## What this task involves:
Where a line below includes the word "Stuart", copy that line.

## Data to process:

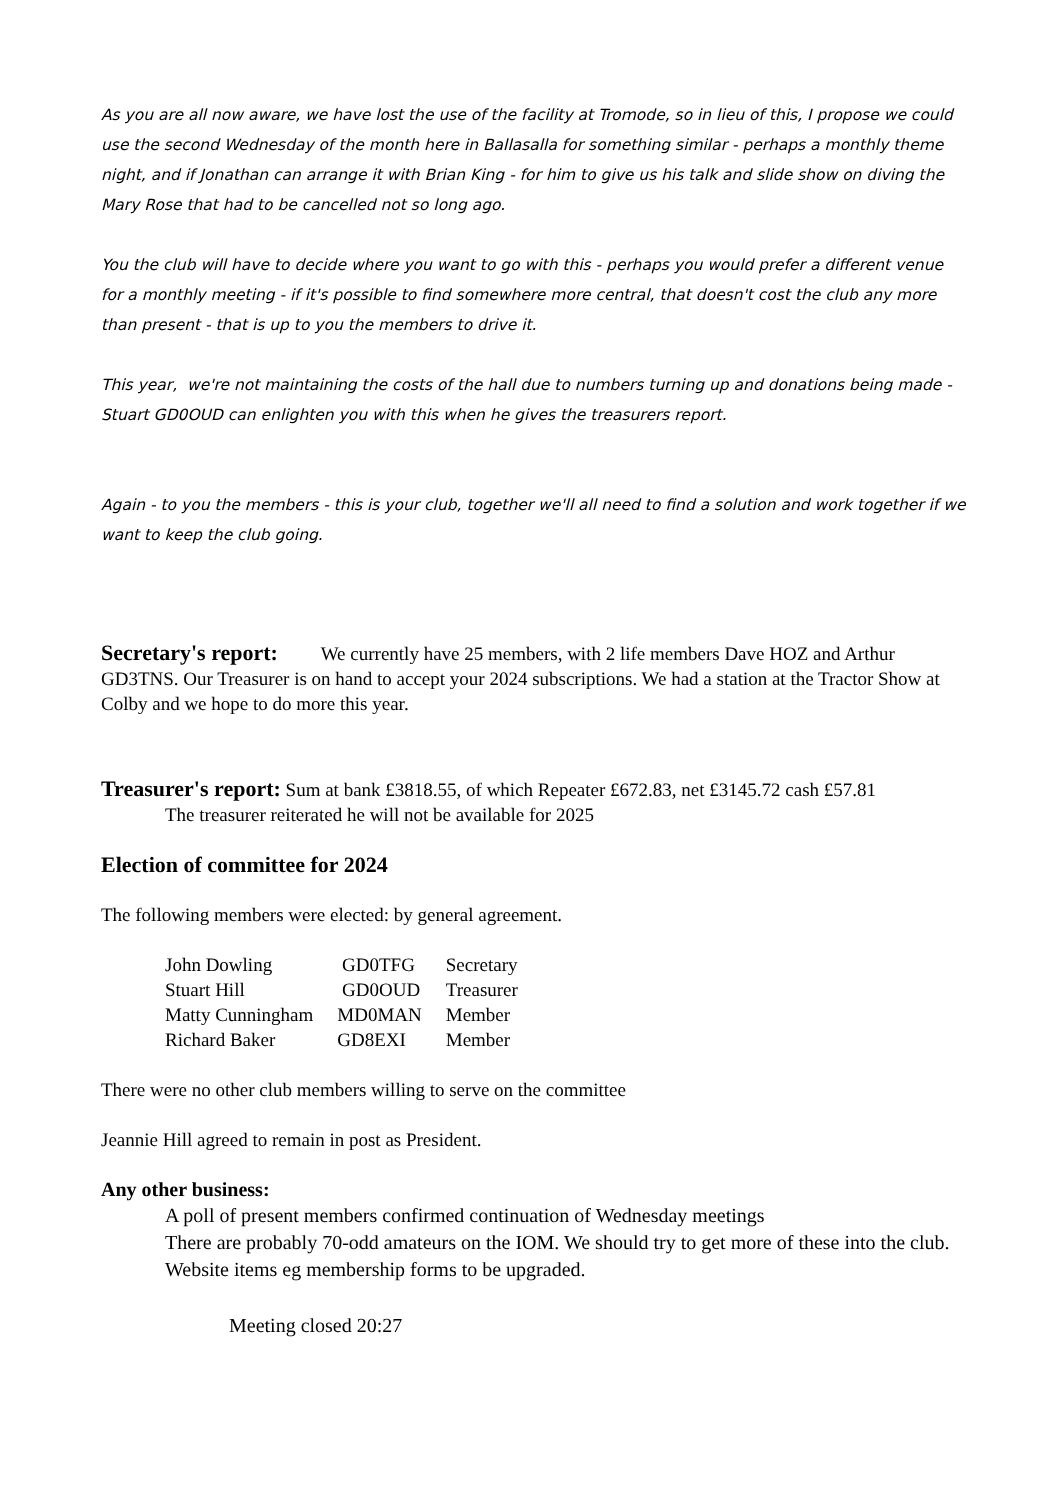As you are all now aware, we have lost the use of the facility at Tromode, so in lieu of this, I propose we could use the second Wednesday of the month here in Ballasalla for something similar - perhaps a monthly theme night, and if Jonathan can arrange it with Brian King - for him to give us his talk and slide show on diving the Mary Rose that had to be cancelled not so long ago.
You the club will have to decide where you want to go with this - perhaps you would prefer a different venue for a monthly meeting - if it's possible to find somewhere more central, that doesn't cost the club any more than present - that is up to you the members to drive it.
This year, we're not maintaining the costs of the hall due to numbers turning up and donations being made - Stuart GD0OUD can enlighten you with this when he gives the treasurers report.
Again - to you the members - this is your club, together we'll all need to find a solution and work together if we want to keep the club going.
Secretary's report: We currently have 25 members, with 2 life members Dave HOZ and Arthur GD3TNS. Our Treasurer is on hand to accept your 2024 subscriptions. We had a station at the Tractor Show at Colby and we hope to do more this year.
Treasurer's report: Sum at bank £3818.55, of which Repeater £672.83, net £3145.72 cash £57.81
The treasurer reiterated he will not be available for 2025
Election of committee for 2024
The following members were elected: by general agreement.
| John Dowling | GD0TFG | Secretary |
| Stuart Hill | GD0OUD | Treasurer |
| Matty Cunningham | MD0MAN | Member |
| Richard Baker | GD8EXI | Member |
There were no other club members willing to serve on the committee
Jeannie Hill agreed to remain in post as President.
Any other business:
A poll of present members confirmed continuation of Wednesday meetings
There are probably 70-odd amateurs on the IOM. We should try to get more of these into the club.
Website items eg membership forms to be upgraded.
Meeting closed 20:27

## Exercise result:
This year, we're not maintaining the costs of the hall due to numbers turning up and donations being made - Stuart GD0OUD can enlighten you with this when he gives the treasurers report.
| Stuart Hill | GD0OUD | Treasurer |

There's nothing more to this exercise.